Eine rote Strumpfhose und drei Damen auf der Bank

Die Bänke in den Parks sind voll. Im Corona-Abstand sitzen die Leute nebeneinander. Auf eine lange Bank passen dann maximal vier Personen.

Einige telefonieren, manche schweigen, andere unterhalten sich. Ich sitze nicht; ich laufe. Im Vorbeigehen fängt eine rote Strumpfhose auf einer Bank meinen Blick. Ich verlangsame meinen Schritt, damit ich sie zuordnen kann. Sie gehört zu Beinen in ebenso roten Schuhen, darüber ein bunter Rock und im Schoß zwei Hände. In der einen Hand eine Flasche Weißwein, in der anderen Hand das Glas. Ich bleibe einen kurzen Moment stehen und sehe eine ältere Dame zwischen anderen älteren Damen.

Was würde passieren, wenn ich stehenbliebe und diesem illustren Kreis beim Erzählen zusehe, denke ich? Für einen Moment wünsche ich mich in die Geborgenheit eines Theaterraums, wo der Blick auf die Figuren dazugehört.

Mein Alltag hat mit der roten Strumpfhose einen Farbtupfer erhalten. Die fröhlich daher redenden Stimmen, die zu den Damen gehören, versprechen eine gewisse Dramaturgie, die ich gerne weiter beobachten wollen würde. Doch ich reiße mich los und gehe weiter.

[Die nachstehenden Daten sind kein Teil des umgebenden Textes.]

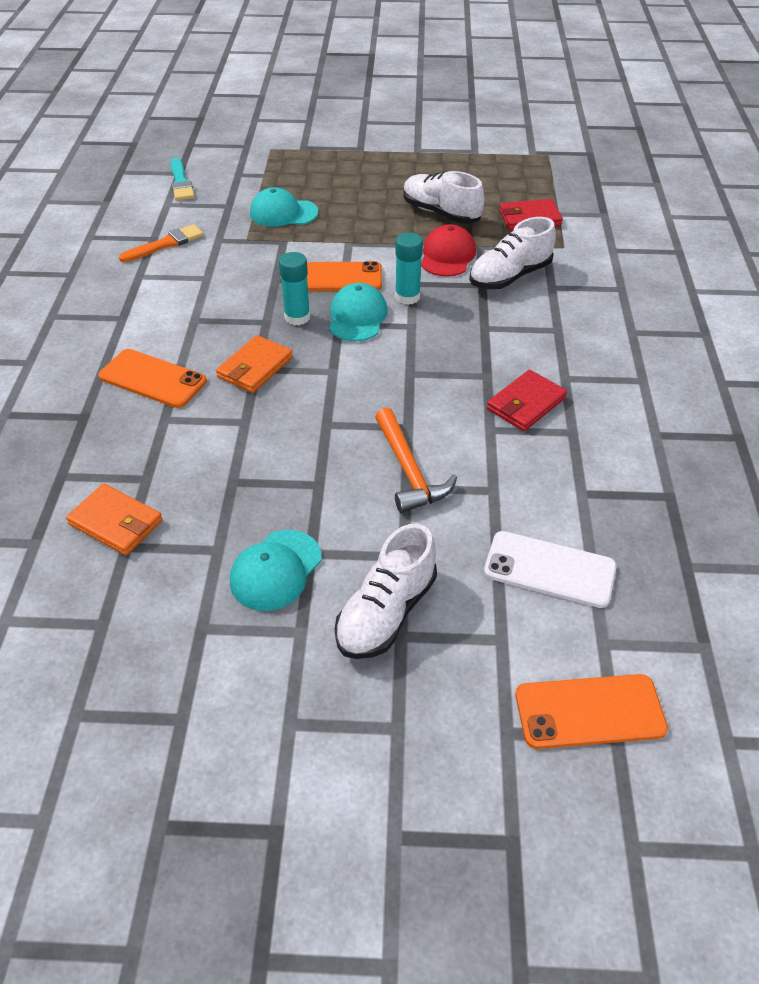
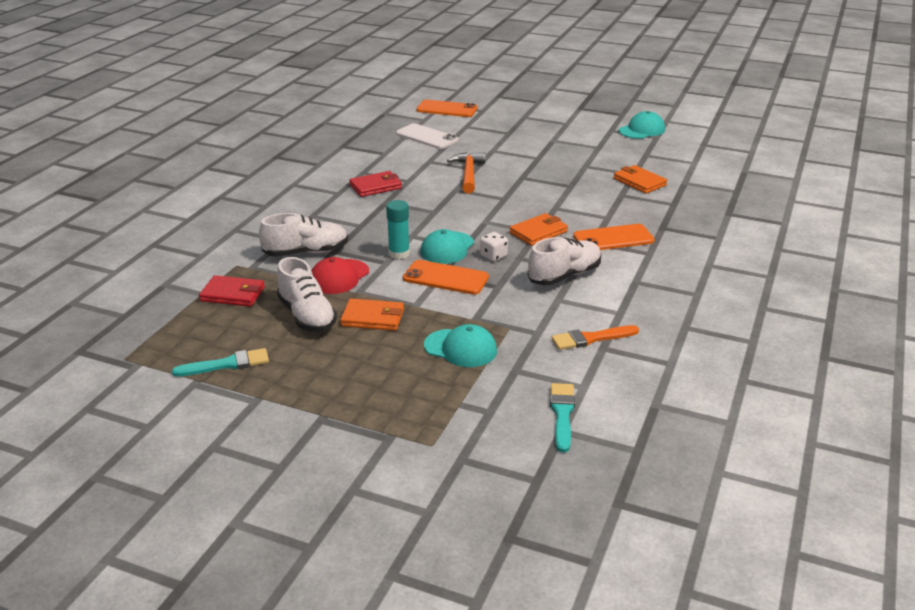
camera: 160 degrees left, 15 degrees down
(153, 379) = (613, 238): orange phone -> orange phone turned 60 degrees counterclockwise
(275, 570) = (558, 156): turquoise cap -> turquoise cap (642, 130)
(297, 317) = (493, 256): turquoise glue stick -> white dice
(379, 223) = (373, 318): none -> orange wallet
(386, 612) = (511, 138): white shoe -> white shoe (564, 276)
(465, 166) = (227, 364): none -> turquoise brush

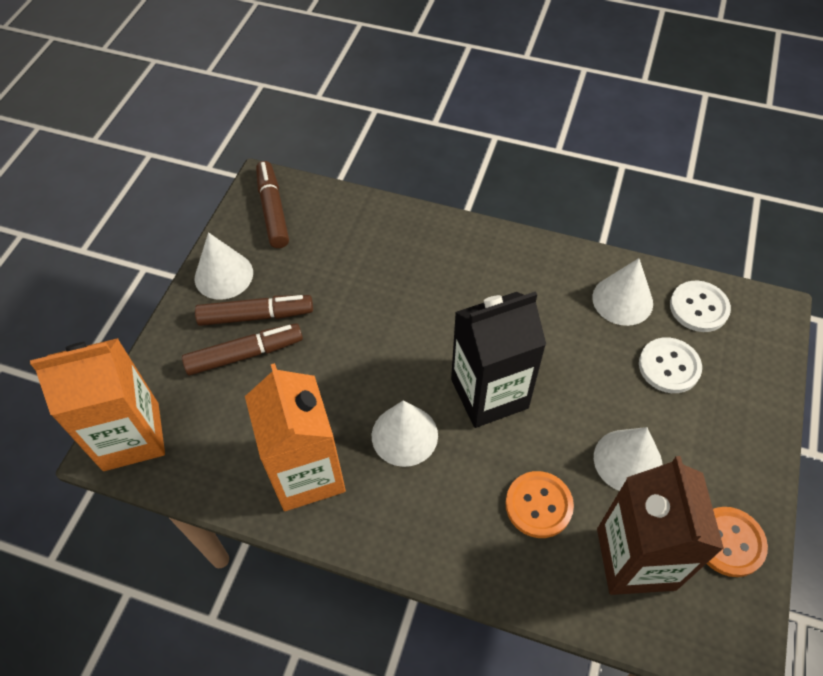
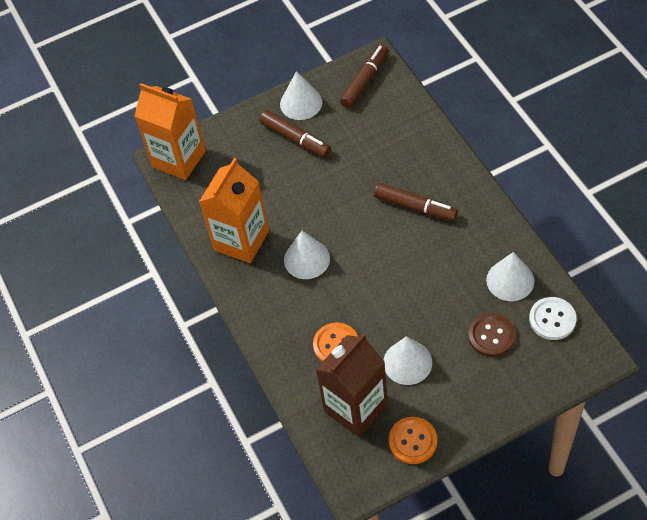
camera: 50 degrees right, 0 degrees up
(244, 354) = (270, 156): brown marker -> brown marker (415, 207)
(489, 393) = (373, 272): black carton -> none
(669, 366) = (491, 336): white button -> brown button

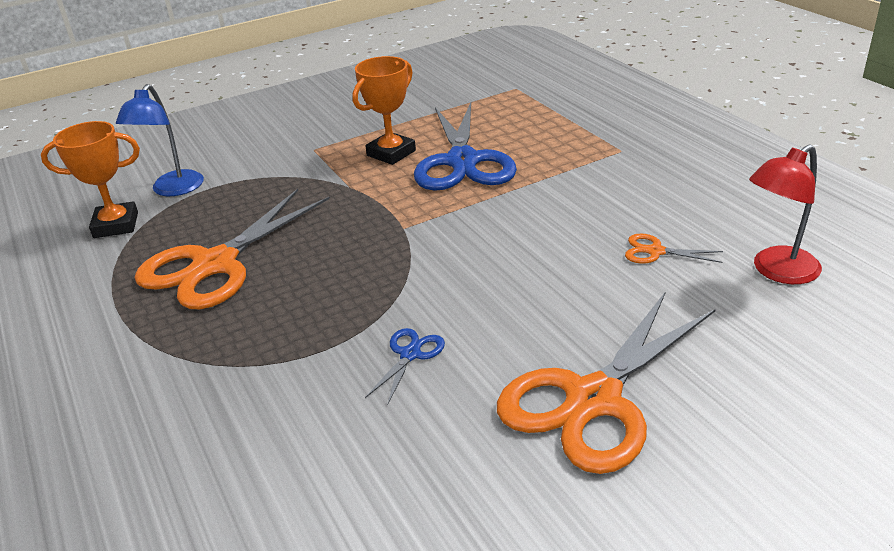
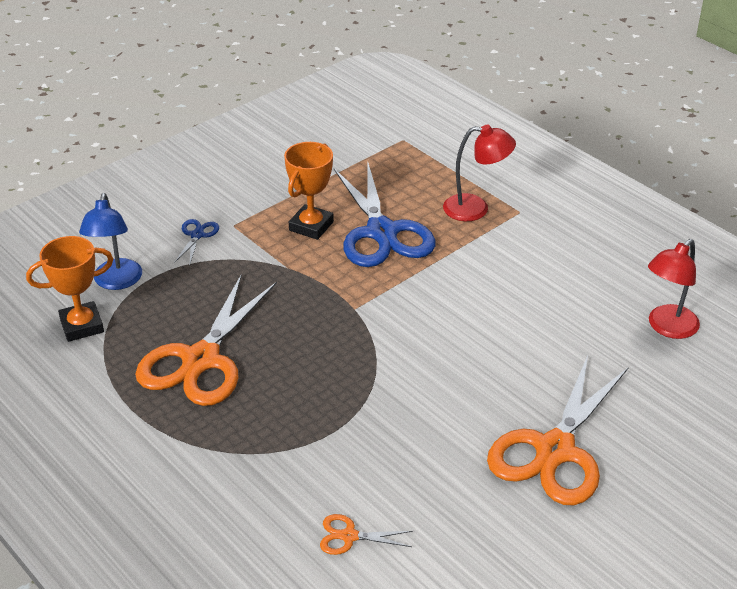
camera: 15 degrees left, 5 degrees up
(410, 354) = (405, 428): blue scissors -> blue scissors (197, 235)
(572, 146) = (475, 209): none -> red lamp
(655, 251) = (571, 316): orange scissors -> orange scissors (349, 536)

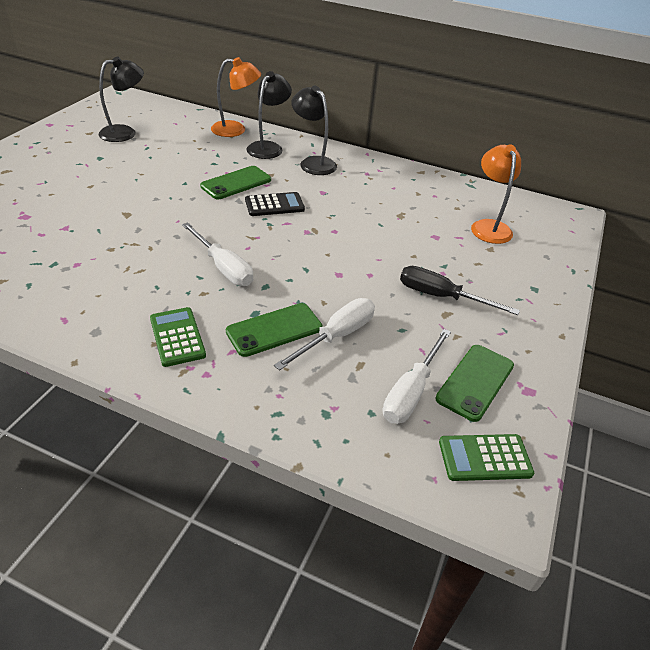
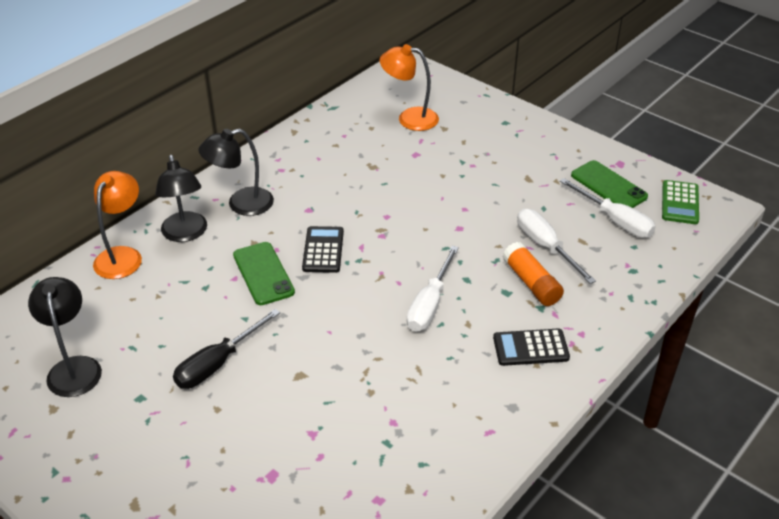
camera: 70 degrees left, 0 degrees up
(177, 337) = (530, 348): green calculator -> black calculator
(223, 267) = (429, 304): white screwdriver -> white screwdriver turned 135 degrees clockwise
(268, 147) = (186, 234): black lamp -> black lamp turned 150 degrees counterclockwise
(274, 330) = (531, 283): green phone -> orange glue stick
(441, 296) = (505, 175): black screwdriver -> black screwdriver (217, 363)

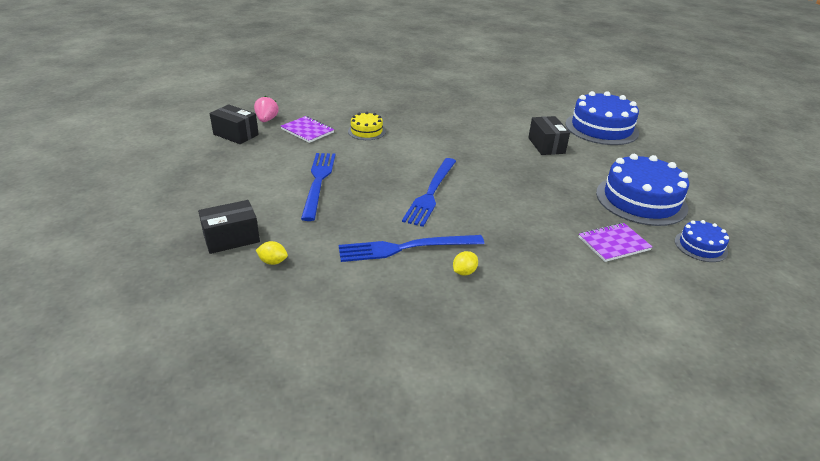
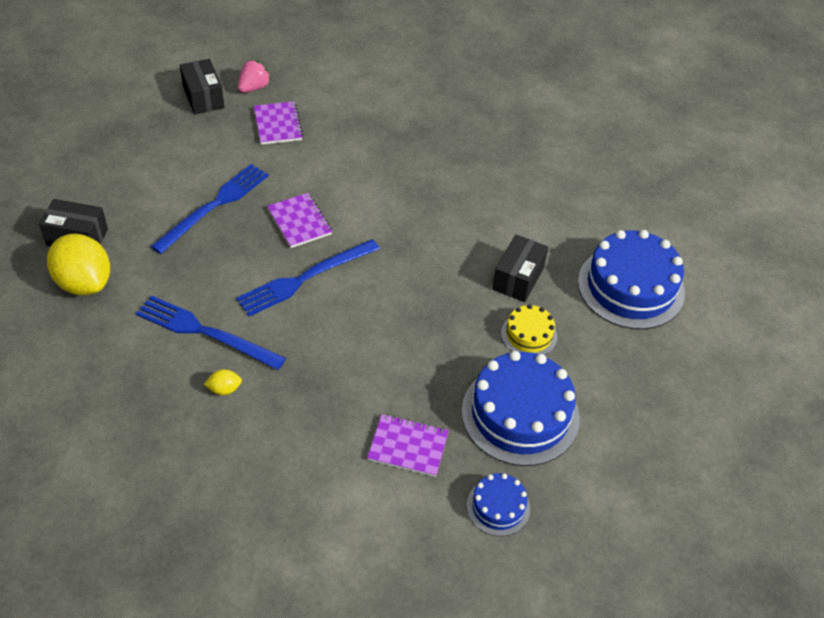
camera: 35 degrees right, 15 degrees up
(273, 262) = (84, 283): yellow lemon -> yellow lemon, size x2.37
(366, 131) = (338, 155): yellow cake -> yellow cake (529, 335)
(387, 168) = (299, 222): none -> purple notebook

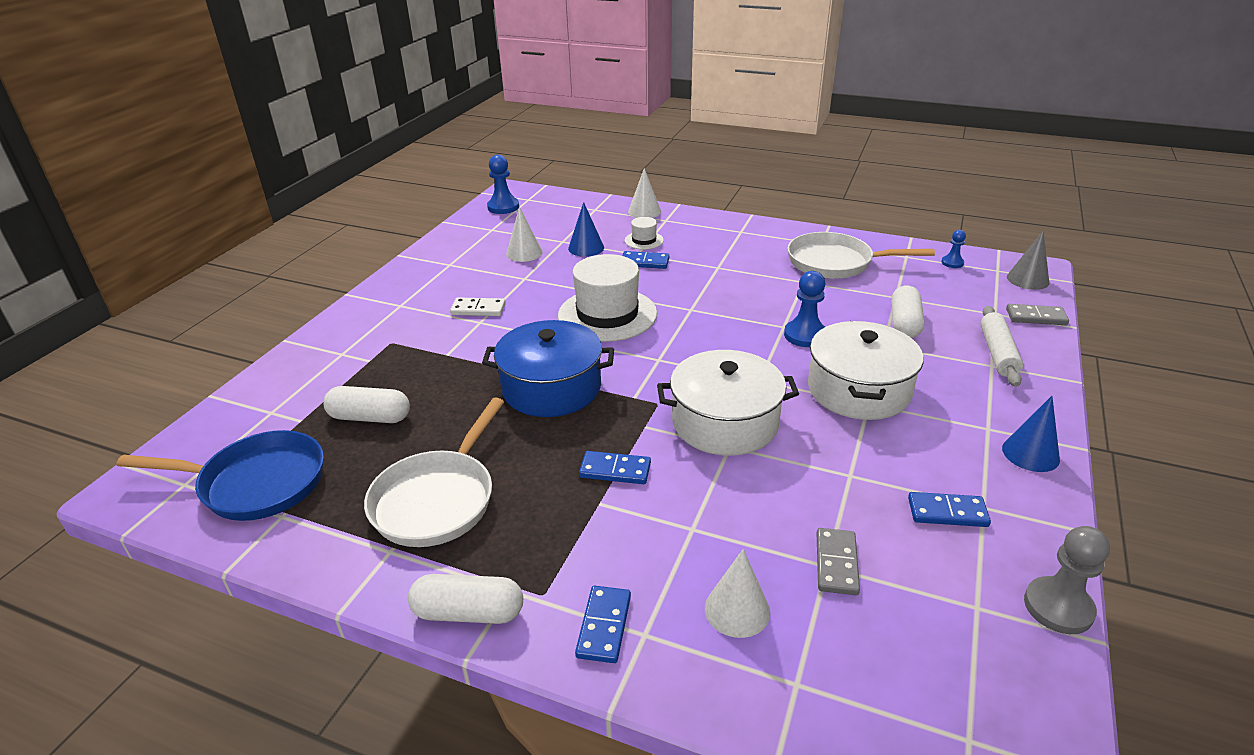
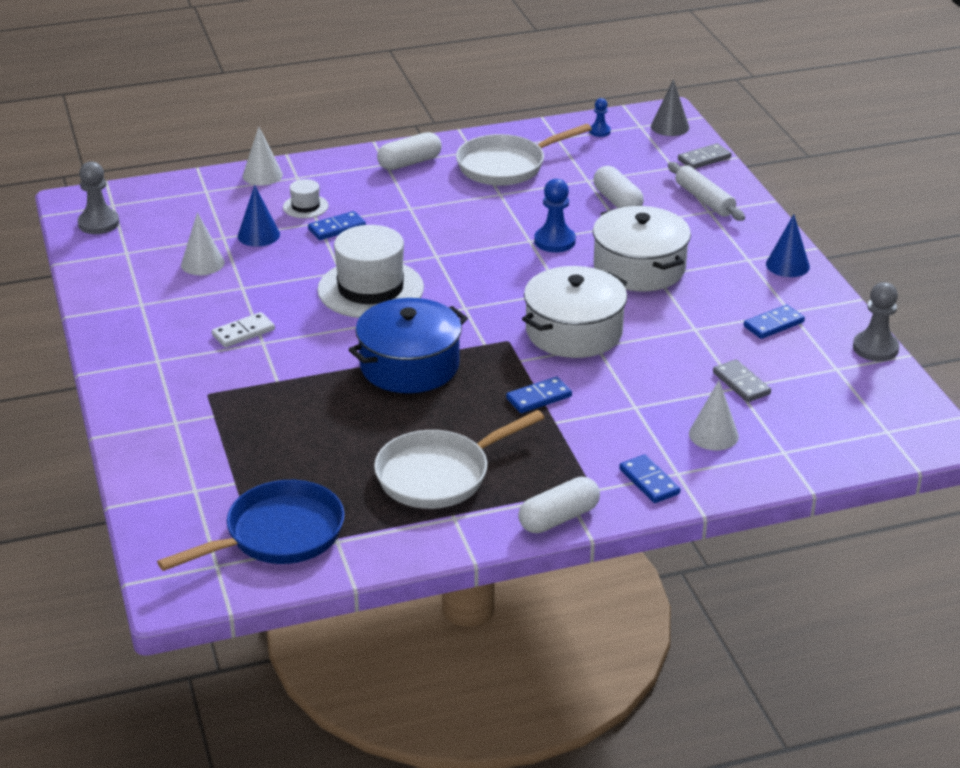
camera: 40 degrees left, 0 degrees up
(370, 417) = (292, 453): white capsule -> white capsule (409, 163)
(437, 499) = (439, 475): white pan -> white pan turned 75 degrees clockwise
(503, 207) = (98, 223): blue pawn -> grey pawn

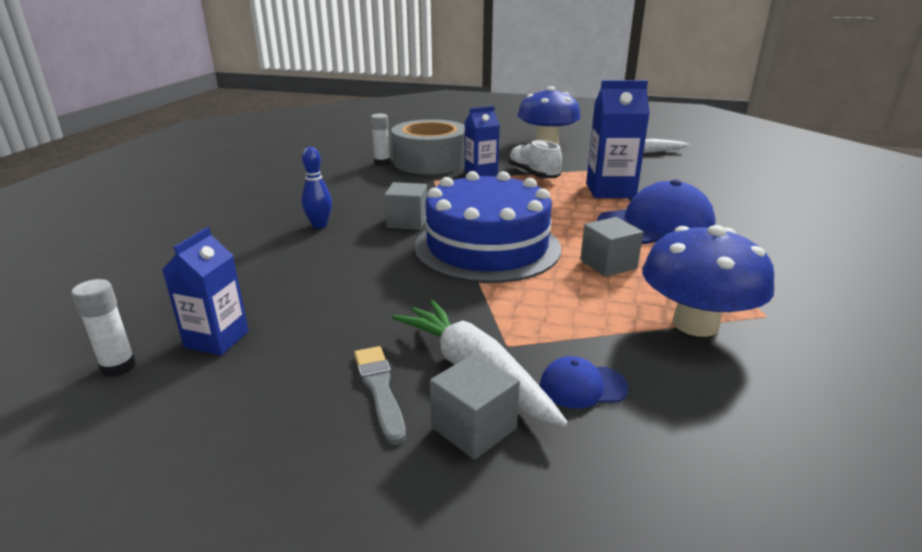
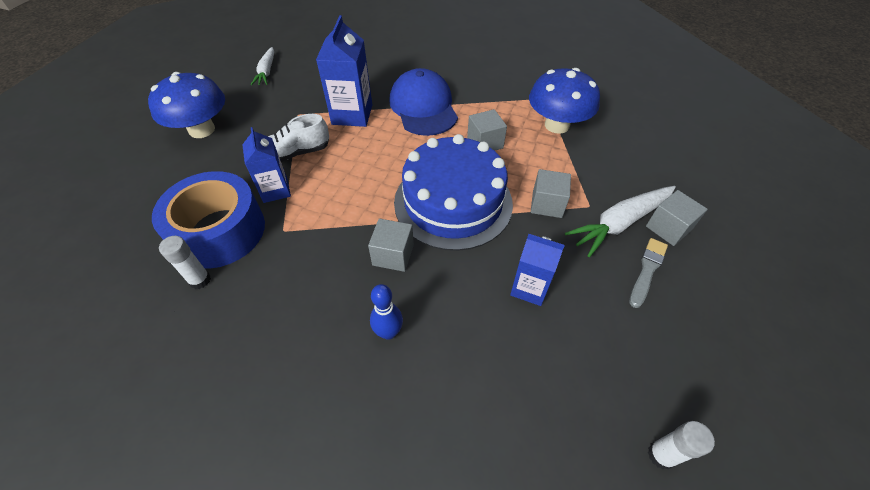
camera: 85 degrees left, 25 degrees up
(217, 339) = (610, 384): blue carton -> blue carton (529, 288)
(380, 390) = (647, 270): grey brush -> grey brush turned 135 degrees clockwise
(430, 162) = (219, 231): grey tape -> blue tape
(501, 308) = (547, 204): none -> grey cube
(582, 386) = (623, 180): blue cap -> none

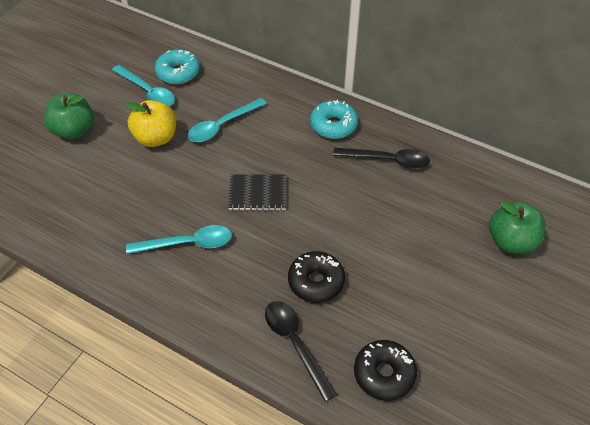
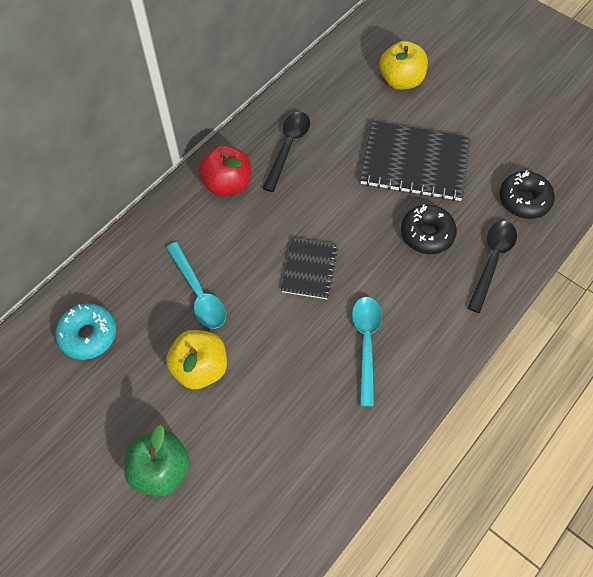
camera: 80 degrees left, 10 degrees up
(148, 92) = (113, 374): turquoise spoon -> none
(295, 344) = (492, 261): black spoon -> black spoon turned 135 degrees clockwise
(333, 125) = (227, 184): turquoise donut -> red apple
(402, 264) = (415, 163): none -> black notebook
(511, 241) = (401, 80): green apple -> yellow apple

Lange klingt ihr Lachen nach und das Bild verselbstständigt sich zu einer Geschichte, die ich mir vorstelle. Vor mir sehe ich eine kleine Gemeinschaft älterer Damen, die der Isolation trotzen und in einem fröhlichen Beieinander, an einem Sonntagvormittag einen kühlen Weißwein in der Sonne genießen. Die Stimmung ist gut, die Gespräche gewinnen an Witz und Unterhaltsamkeit. Es sind Gespräche, die  vor sich hin plätschern. Es geht um dies und das oder um jenes. Corona hebt den Redebedarf auch wenn das Meiste sich zu wiederholen scheint. Die Dialoge gehören zu einem Theaterstück, dessen Skript sich gerade selber schreibt.